§ **Records to process**
++++++++++

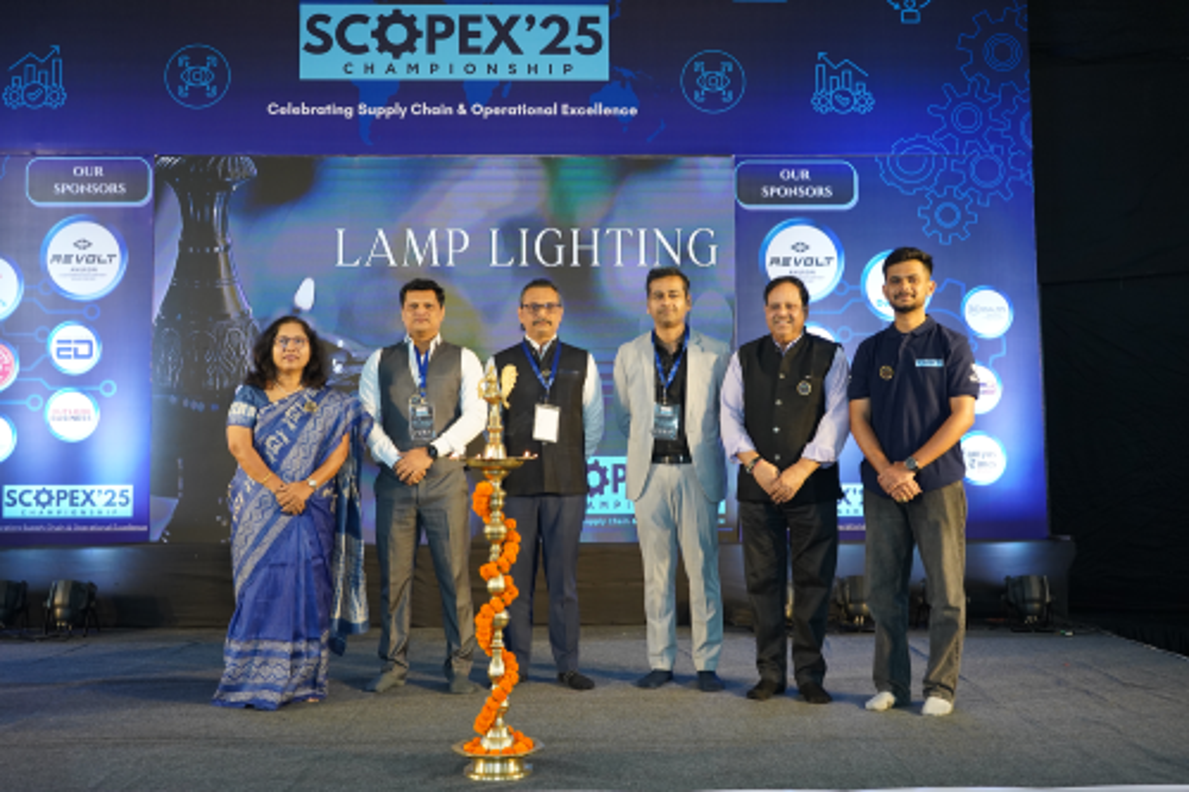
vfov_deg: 36.8
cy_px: 396
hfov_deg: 53.1
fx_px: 1189
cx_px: 594
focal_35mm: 36
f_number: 5
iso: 2000
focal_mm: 36
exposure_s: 1/200
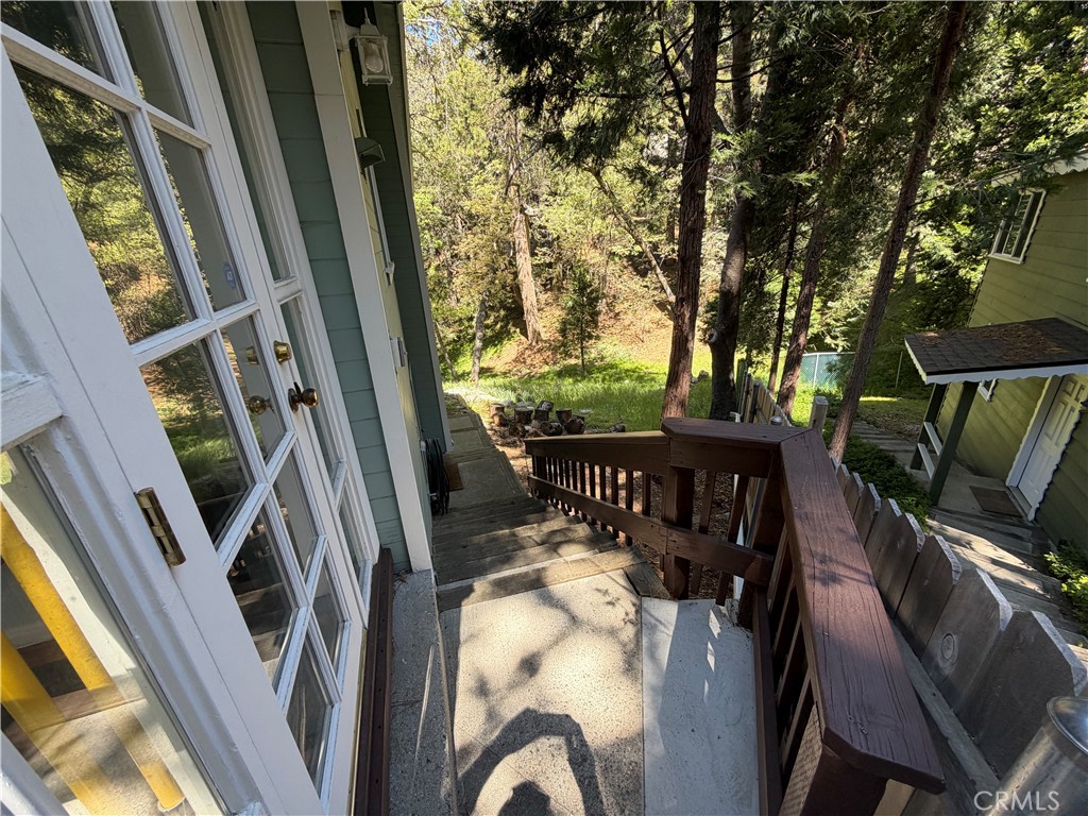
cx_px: 544
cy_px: 408
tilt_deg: -21.8
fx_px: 440
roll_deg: +3.8
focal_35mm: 14
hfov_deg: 102.1
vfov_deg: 85.7
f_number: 2.2
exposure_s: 1/123
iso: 50
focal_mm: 2.22
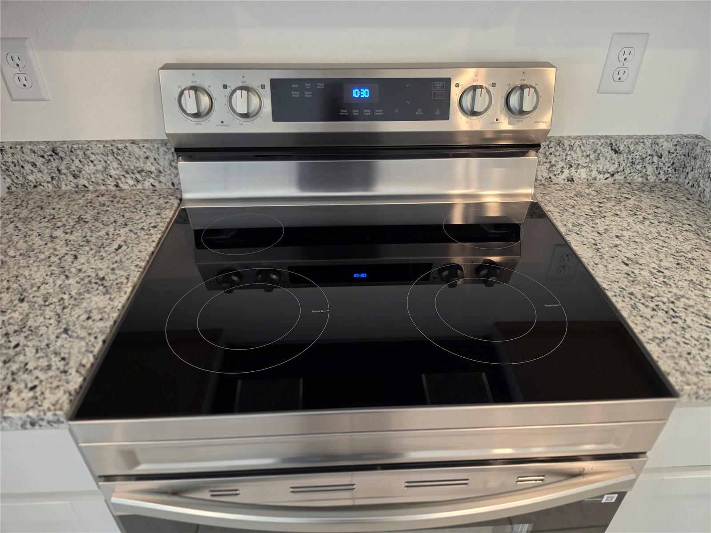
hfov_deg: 73.9
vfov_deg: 58.9
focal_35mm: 23
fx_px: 472
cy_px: 266
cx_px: 356
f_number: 1.4
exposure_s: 1/120
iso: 250
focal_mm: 6.5
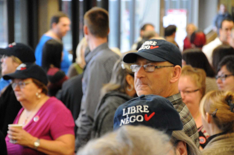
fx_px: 1023
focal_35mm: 158
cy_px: 78
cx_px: 117
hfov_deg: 13.1
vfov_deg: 8.7
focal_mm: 105
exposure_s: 1/30
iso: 2800
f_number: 5.6
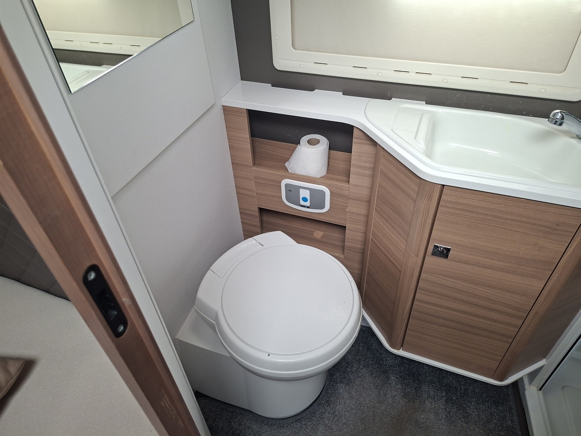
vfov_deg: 58.9
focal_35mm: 23
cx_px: 290
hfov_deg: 73.9
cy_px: 218
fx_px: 386
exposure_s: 1/100
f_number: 1.8
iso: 200
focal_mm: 5.54
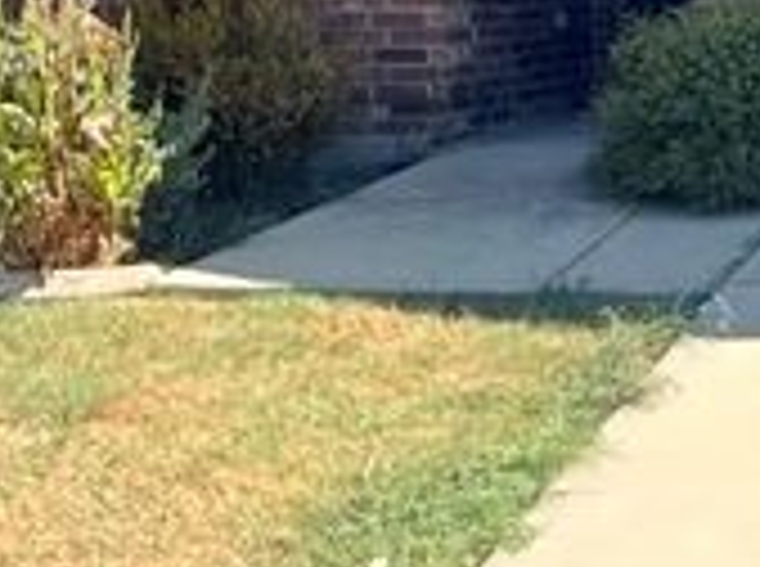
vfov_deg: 16.9
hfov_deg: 20.9
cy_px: -18
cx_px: 1003
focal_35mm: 85
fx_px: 1862
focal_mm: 2.22
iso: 50
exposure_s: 1/1656
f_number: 2.2
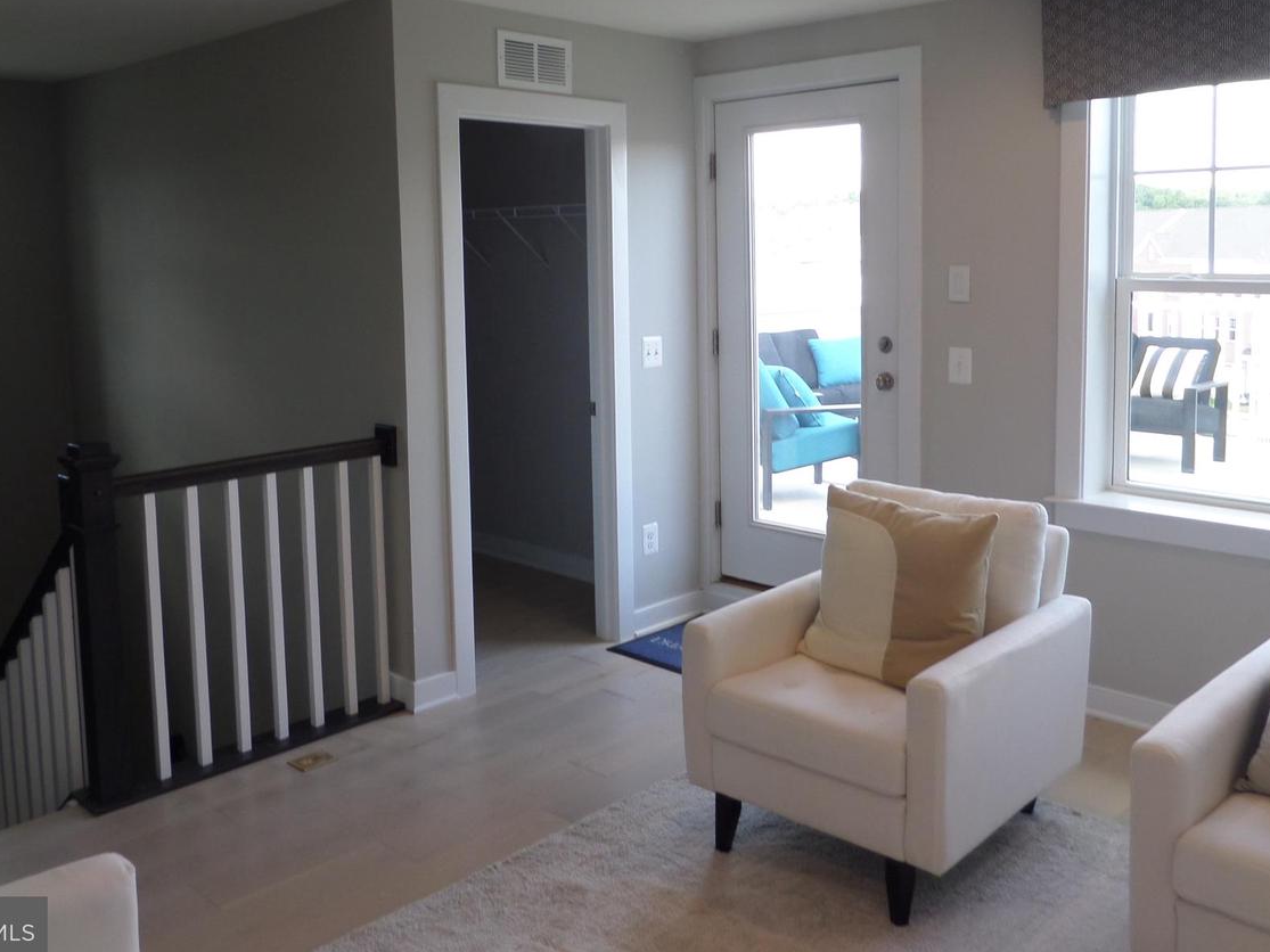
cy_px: 347
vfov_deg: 45.0
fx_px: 1137
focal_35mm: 31
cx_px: 667
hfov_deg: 58.3
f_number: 3.2
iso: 100
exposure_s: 1/60
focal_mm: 4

++++++++++

The required output is every line from the one containing "hfov_deg: 20.9" through the last line of the records, inclusive, reproduced exactly and without pictures.

hfov_deg: 20.9
cy_px: -18
cx_px: 1003
focal_35mm: 85
fx_px: 1862
focal_mm: 2.22
iso: 50
exposure_s: 1/1656
f_number: 2.2
cy_px: 347
vfov_deg: 45.0
fx_px: 1137
focal_35mm: 31
cx_px: 667
hfov_deg: 58.3
f_number: 3.2
iso: 100
exposure_s: 1/60
focal_mm: 4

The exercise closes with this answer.